Cluster was deployed manually (i.e. not using InnoDB cluster). Bootstrapping one node, then joining the others. We're using GTIDs btw.

Upgrade of the cluster was performed by shutting down mysql on a node (non-promaries first), upgrading it (debian package upgrade), then starting mysql and then rejoining the GR cluster, waiting until out of 'recovery', then moving onto the next node. I didn't notice the applier queue value at the time, so I'm not sure when that started occurring.

Cluster was only lightly loaded while upgrading. It doesn't get a lot of use yet.

Our proxysql config is not running any clever query rules, so only the primary mysql server is utilised anyway. max_transactions_behind is sort of only a diagnostic interest, rather than performative.

I never saw COUNT_TRANSACTIONS_REMOTE_IN_APPLIER_QUEUE higher that 1.

Traffic was not entirely stopped to see if it would catch up, but there would absolutely have been periods where no queries were being replicated due to the general load on the cluster.

Hope that helps...

I've just run into this problem again, however this time without the upgrade being part of the equation (instance already on 8.0.28).

Same cluster (3-node, single primary).

An unrelated package update required each instance to be restarted (OS-level). The first two nodes went perfectly fine. 
The last node was the primary, so I manually changed the primary to another node using 'group_replication_set_as_primary'. 
Then, I set innodb_fast_shutdown = 0
Stopped mysql
Restarted node
rejoined instance into GR using start group_replication
Instance successfully joined/became ONLINE/SECONDARY
However, again 'select * from performance_schema.replication_group_member_stats \G' always shows a query in the applier queue:

*************************** 2. row ***************************
                              CHANNEL_NAME: group_replication_applier
                                   VIEW_ID: 16041527307045398:122
                                 MEMBER_ID: cc0105fa-1f98-11eb-bdef-525400149847
               COUNT_TRANSACTIONS_IN_QUEUE: 0
                COUNT_TRANSACTIONS_CHECKED: 31718
                  COUNT_CONFLICTS_DETECTED: 0
        COUNT_TRANSACTIONS_ROWS_VALIDATING: 24
        TRANSACTIONS_COMMITTED_ALL_MEMBERS: bfd5c347-c26e-42a1-af4b-fed4aabd117e:1-12956641:13827893-13828502:14828082-14828097
            LAST_CONFLICT_FREE_TRANSACTION: bfd5c347-c26e-42a1-af4b-fed4aabd117e:12956655
COUNT_TRANSACTIONS_REMOTE_IN_APPLIER_QUEUE: 1
         COUNT_TRANSACTIONS_REMOTE_APPLIED: 31718
         COUNT_TRANSACTIONS_LOCAL_PROPOSED: 0
         COUNT_TRANSACTIONS_LOCAL_ROLLBACK: 0

(I *have* once seen the value jump to a 2, but it's always at least 1)

This time, I've tried what worked previously - promote the instance, demote the instance, restart mysql - however this hasn't helped. I can't get this instance back to a 0 applier queue. Proxysql therefore won't consider it a valid backend server.

https://lefred.be/content/mysql-innodb-cluster-how-to-handle-fc/ suggests to try set the group_replication_flow_control_mode to DISABLED, that did not help.

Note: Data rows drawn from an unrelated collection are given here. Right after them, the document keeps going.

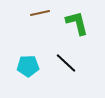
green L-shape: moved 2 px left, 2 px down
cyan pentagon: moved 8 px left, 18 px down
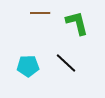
brown line: rotated 12 degrees clockwise
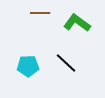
green L-shape: rotated 40 degrees counterclockwise
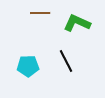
green L-shape: rotated 12 degrees counterclockwise
black line: moved 2 px up; rotated 20 degrees clockwise
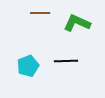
black line: rotated 65 degrees counterclockwise
cyan pentagon: rotated 20 degrees counterclockwise
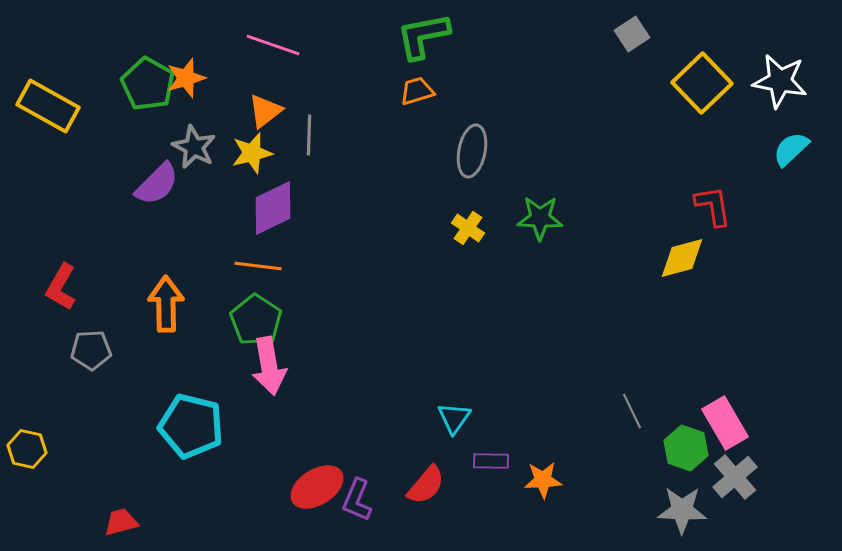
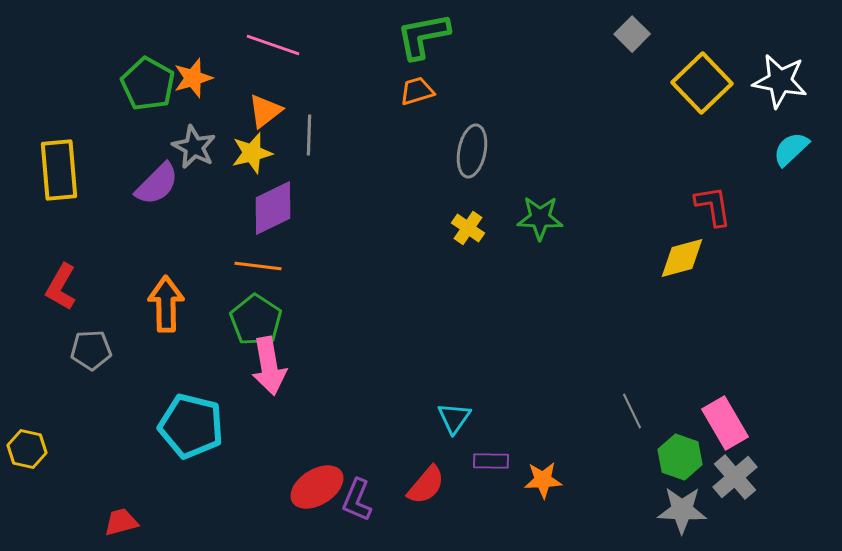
gray square at (632, 34): rotated 12 degrees counterclockwise
orange star at (186, 78): moved 7 px right
yellow rectangle at (48, 106): moved 11 px right, 64 px down; rotated 56 degrees clockwise
green hexagon at (686, 448): moved 6 px left, 9 px down
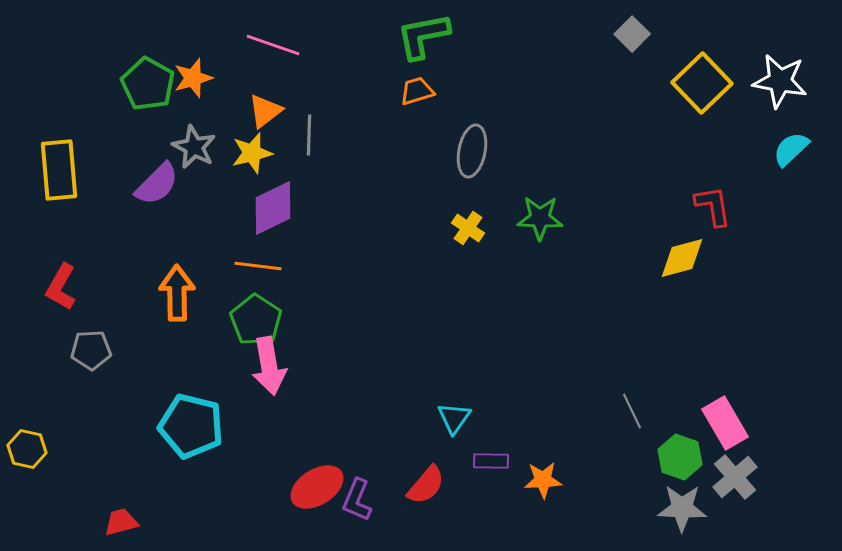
orange arrow at (166, 304): moved 11 px right, 11 px up
gray star at (682, 510): moved 2 px up
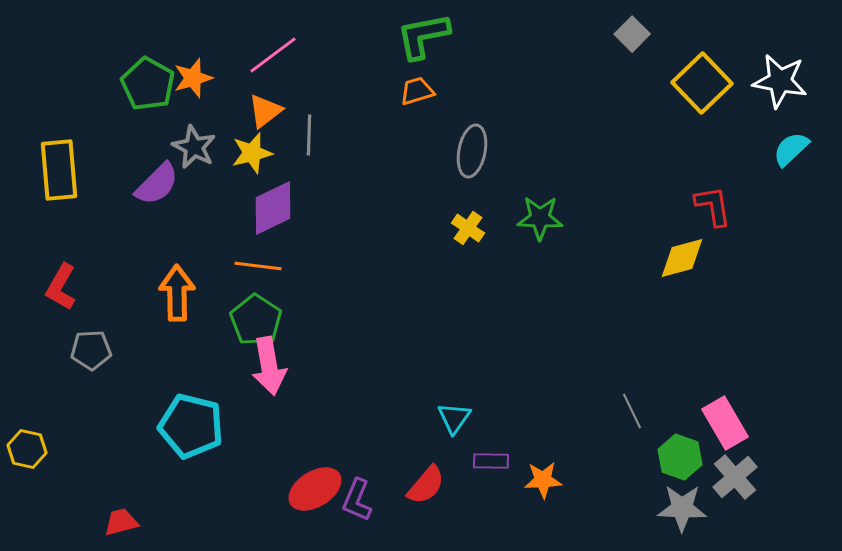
pink line at (273, 45): moved 10 px down; rotated 56 degrees counterclockwise
red ellipse at (317, 487): moved 2 px left, 2 px down
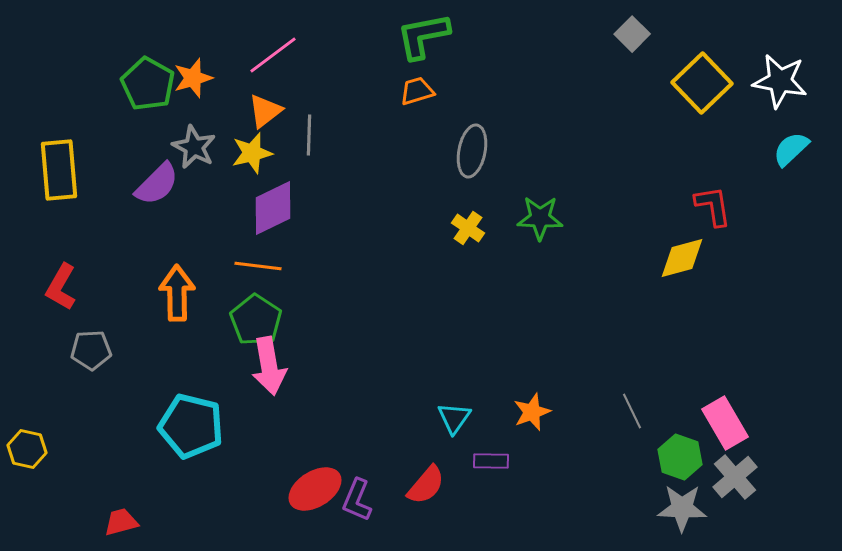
orange star at (543, 480): moved 11 px left, 68 px up; rotated 18 degrees counterclockwise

I can't find any way of inspecting the applier queue to learn more about the query that is in it - is it always the same query? Or does it change?

Ok, may have found at least a tangential correlation.

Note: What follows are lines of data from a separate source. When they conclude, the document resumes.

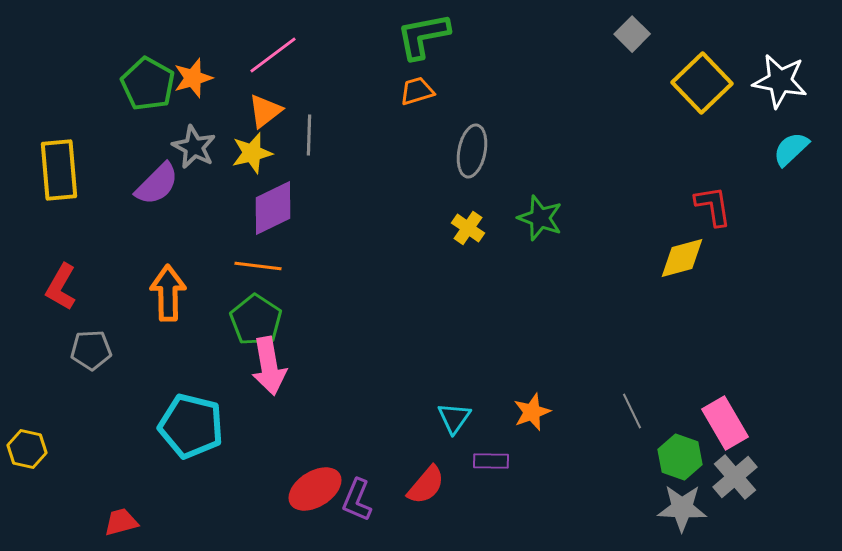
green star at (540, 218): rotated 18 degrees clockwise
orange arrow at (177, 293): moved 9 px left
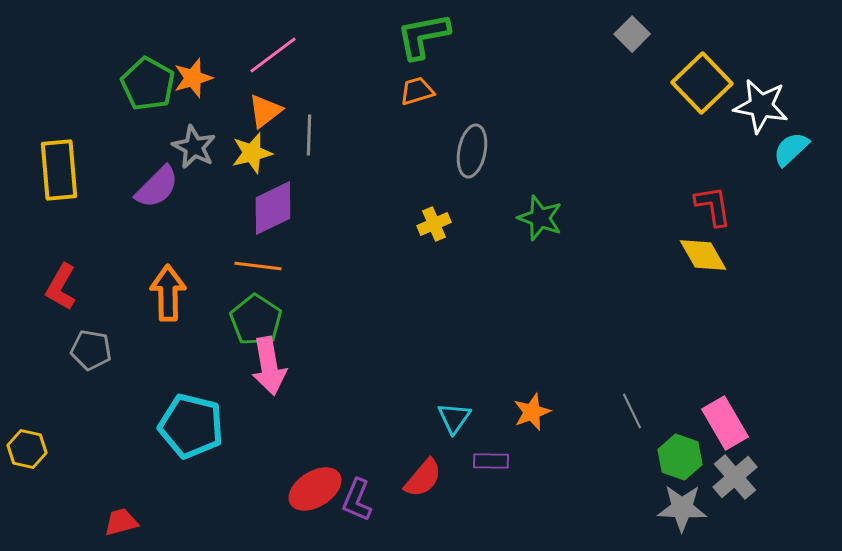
white star at (780, 81): moved 19 px left, 25 px down
purple semicircle at (157, 184): moved 3 px down
yellow cross at (468, 228): moved 34 px left, 4 px up; rotated 32 degrees clockwise
yellow diamond at (682, 258): moved 21 px right, 3 px up; rotated 75 degrees clockwise
gray pentagon at (91, 350): rotated 12 degrees clockwise
red semicircle at (426, 485): moved 3 px left, 7 px up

replica_parallel_workers = 3
replica_preserve_commit_order = 1
replica_parallel_type = LOGICAL_CLOCK

8.0.27 changed the default replica_parallel_workers to '4' which had me thinking. I set replica_parallel_workers=0, restarted mysql, and my applier queue went down to 0. Reverted to 3, restarted mysql, and applier queue jumped back up to 1.

replica_parallel_workers is actually a dynamic value, so I set it to 0 and stop/started group_replication, and now it applier queue is back to 0.

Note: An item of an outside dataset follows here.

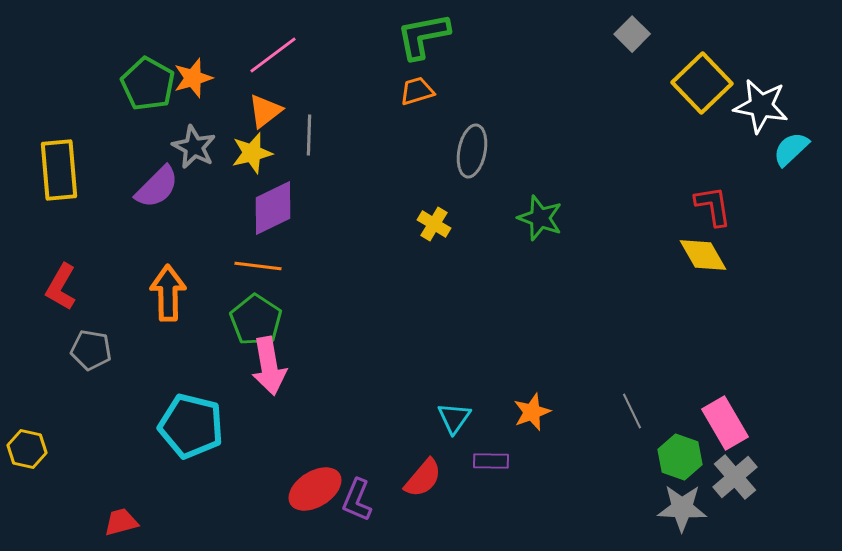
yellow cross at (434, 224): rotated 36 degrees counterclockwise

So at least my current woe is 'sorted', at the expense of replica parallel workers...

I may have found an easier workaround for this. The last couple of times that I have run into it, restarting the mysql service with systemctl doesn't resolve it. However, if I connect with MySQL Shell and issue a "restart;", it seems to come back and properly clear out the applier queue.